[Source data]
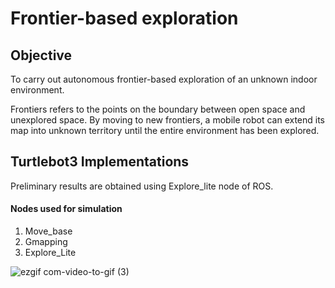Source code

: # Frontier-based exploration

## Objective

To carry out autonomous frontier-based exploration of an unknown indoor environment.

Frontiers refers to the points on the boundary between
open space and unexplored space. By moving to new frontiers, a mobile robot can extend its map into unknown territory
until the entire environment has been explored.

## Turtlebot3 Implementations 

Preliminary results are obtained using Explore_lite node of ROS.

#### Nodes used for simulation
1. Move_base
2. Gmapping
3. Explore_Lite

![ezgif com-video-to-gif (3)](https://github.com/mayanklonkar/Frontier-based-exploration/assets/108993449/748d3e5f-0d59-495a-817c-bb19bdc58c1f)




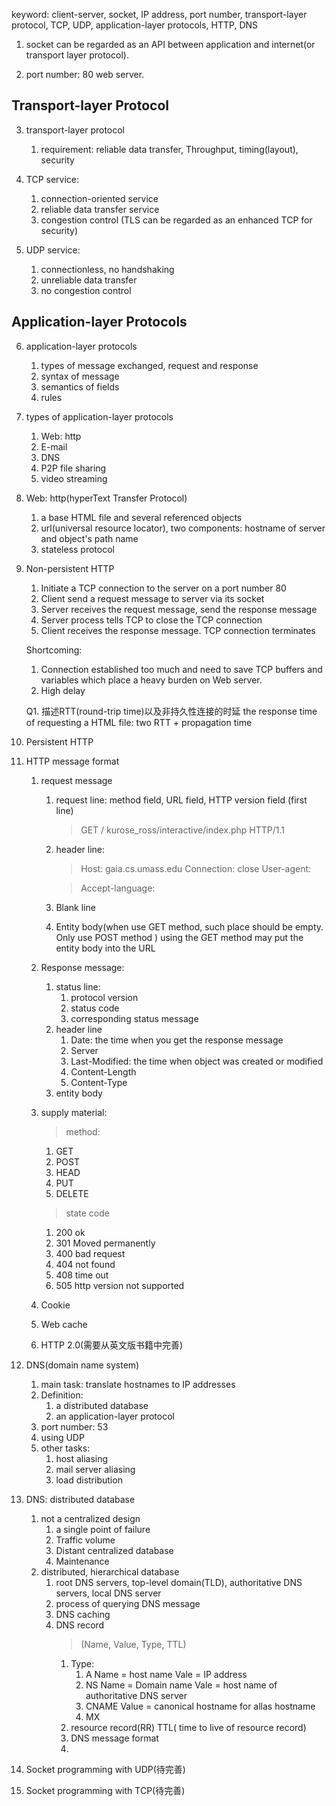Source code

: keyword: client-server, socket, IP address, port number, transport-layer protocol, TCP, UDP, application-layer protocols, HTTP, DNS

1. socket can be regarded as an API between application and internet(or transport layer protocol).

2. port number: 80 web server.

## Transport-layer Protocol

3. transport-layer protocol
    1. requirement: reliable data transfer, Throughput, timing(layout), security

4. TCP service:
    1.  connection-oriented service
    2.  reliable data transfer service
    3. congestion control
(TLS can be regarded as an enhanced TCP for security)

5. UDP service:
    1. connectionless, no handshaking
    2. unreliable data transfer
    3. no congestion control

## Application-layer Protocols

6. application-layer protocols
    1. types of message exchanged, request and response
    2. syntax of message
    3. semantics of fields
    4. rules

7. types of application-layer protocols
    1. Web: http
    2. E-mail
    3. DNS
    4. P2P file sharing
    5. video streaming

8. Web: http(hyperText Transfer Protocol)
    1. a base HTML file and several referenced objects
    2. url(universal resource locator), two components: hostname of server and object's path name
    3. stateless protocol

9. Non-persistent HTTP
    1. Initiate a TCP connection to the server on a port number 80
    2. Client send a request message to server via its socket
    3. Server receives the request message, send the response message
    4. Server process tells TCP to close the TCP connection 
    5. Client receives the response message. TCP connection terminates

    Shortcoming:
    1. Connection established too much and need to save TCP buffers and variables which place a heavy burden on Web server.
    2. High delay 


    Q1. 描述RTT(round-trip time)以及非持久性连接的时延
        the response time of requesting a HTML file: two RTT + propagation time
10. Persistent HTTP

11. HTTP message format
    1. request message
        1. request line: method field, URL field, HTTP version field
        (first line)
            > GET / kurose_ross/interactive/index.php HTTP/1.1
        2. header line:  
            > Host: gaia.cs.umass.edu
            > Connection: close
            > User-agent:

            > Accept-language:
        3. Blank line
        4. Entity body(when use GET method, such place should be empty. Only use POST method )
            using the GET method may put the entity body into the URL
    2. Response message:
        1. status line: 
            1. protocol version
            2. status code
            3. corresponding status message
        2. header line
            1. Date: the time when you get the response message
            2. Server
            3. Last-Modified: the time when object was created or modified
            4. Content-Length
            5. Content-Type
        3. entity body
    3. supply material: 

        > method:

        1. GET
        2. POST
        3. HEAD
        4. PUT
        5. DELETE
        
        > state code

        1. 200 ok
        2. 301 Moved permanently
        3. 400 bad request
        4. 404 not found
        5. 408 time out
        5. 505 http version not supported
    4. Cookie 

    5. Web cache
        
    6. HTTP 2.0(需要从英文版书籍中完善)
12. DNS(domain name system)
    1. main task: translate hostnames to IP addresses
    2. Definition: 
        1. a distributed database
        2. an application-layer protocol
    3. port number: 53
    4. using UDP 
    5. other tasks: 
        1. host aliasing
        2. mail server aliasing
        3. load distribution

13. DNS: distributed database
    1. not a centralized design
        1. a single point of failure
        2. Traffic volume
        3. Distant centralized database
        4. Maintenance
    2. distributed, hierarchical database
        1. root DNS servers, top-level domain(TLD), authoritative DNS servers, local DNS server
        2. process of querying DNS message
        3. DNS caching
        4. DNS record
            > (Name, Value, Type, TTL)
            1. Type:
                1. A
                    Name  = host name
                    Vale = IP address
                2. NS 
                    Name = Domain name
                    Vale = host name of authoritative DNS server 
                3. CNAME
                    Value = canonical hostname for allas hostname
                4. MX
            2. resource record(RR)
                TTL( time to live of resource record)
            3. DNS message format
            4. 
    
14. Socket programming with UDP(待完善)
15. Socket programming with TCP(待完善)
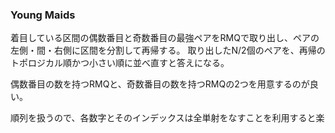 ### Young Maids

着目している区間の偶数番目と奇数番目の最強ペアをRMQで取り出し、ペアの左側・間・右側に区間を分割して再帰する。
取り出したN/2個のペアを、再帰のトポロジカル順かつ小さい順に並べ直すと答えになる。

偶数番目の数を持つRMQと、奇数番目の数を持つRMQの2つを用意するのが良い。

順列を扱うので、各数字とそのインデックスは全単射をなすことを利用すると楽
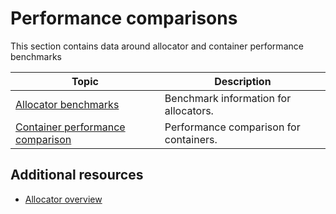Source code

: # Performance comparisons

This section contains data around allocator and container performance benchmarks

|**Topic**|**Description**|
|---|---|
|[Allocator benchmarks](allocator-benchmarks.md)|Benchmark information for allocators.|
|[Container performance comparison](performance-comparison-containers.md)|Performance comparison for containers.|

## Additional resources

* [Allocator overview](allocation.md)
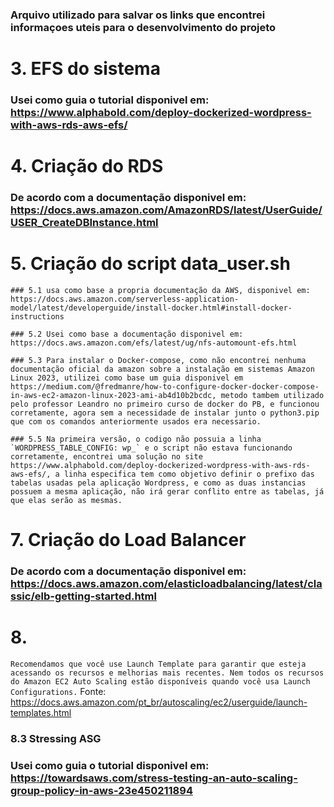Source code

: ### Arquivo utilizado para salvar os links que encontrei informaçoes uteis para o desenvolvimento do projeto

# 3. EFS do sistema
### Usei como guia o tutorial disponivel em: https://www.alphabold.com/deploy-dockerized-wordpress-with-aws-rds-aws-efs/

# 4. Criação do RDS
### De acordo com a documentação disponivel em: https://docs.aws.amazon.com/AmazonRDS/latest/UserGuide/USER_CreateDBInstance.html

# 5. Criação do script data_user.sh
    ### 5.1 usa como base a propria documentação da AWS, disponivel em: https://docs.aws.amazon.com/serverless-application-model/latest/developerguide/install-docker.html#install-docker-instructions

    ### 5.2 Usei como base a documentação disponivel em: https://docs.aws.amazon.com/efs/latest/ug/nfs-automount-efs.html

    ### 5.3 Para instalar o Docker-compose, como não encontrei nenhuma documentação oficial da amazon sobre a instalação em sistemas Amazon Linux 2023, utilizei como base um guia disponivel em https://medium.com/@fredmanre/how-to-configure-docker-docker-compose-in-aws-ec2-amazon-linux-2023-ami-ab4d10b2bcdc, metodo tambem utilizado pelo professor Leandro no primeiro curso de docker do PB, e funcionou corretamente, agora sem a necessidade de instalar junto o python3.pip que com os comandos anteriormente usados era necessario.

    ### 5.5 Na primeira versão, o codigo não possuia a linha `WORDPRESS_TABLE_CONFIG: wp_` e o script não estava funcionando corretamente, encontrei uma solução no site https://www.alphabold.com/deploy-dockerized-wordpress-with-aws-rds-aws-efs/, a linha especifica tem como objetivo definir o prefixo das tabelas usadas pela aplicação Wordpress, e como as duas instancias possuem a mesma aplicação, não irá gerar conflito entre as tabelas, já que elas serão as mesmas.

# 7. Criação do Load Balancer
### De acordo com a documentação disponivel em: https://docs.aws.amazon.com/elasticloadbalancing/latest/classic/elb-getting-started.html

# 8. 
`Recomendamos que você use Launch Template para garantir que esteja acessando os recursos e melhorias mais recentes. Nem todos os recursos do Amazon EC2 Auto Scaling estão disponíveis quando você usa Launch Configurations.`
Fonte: https://docs.aws.amazon.com/pt_br/autoscaling/ec2/userguide/launch-templates.html

### 8.3 Stressing ASG
### Usei como guia o tutorial disponivel em: https://towardsaws.com/stress-testing-an-auto-scaling-group-policy-in-aws-23e450211894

WHAT THE EXERCISE ASKS
What is needed is a single figure, the number of lines in the entries above that contain "video".

RESPONSE BELOW
2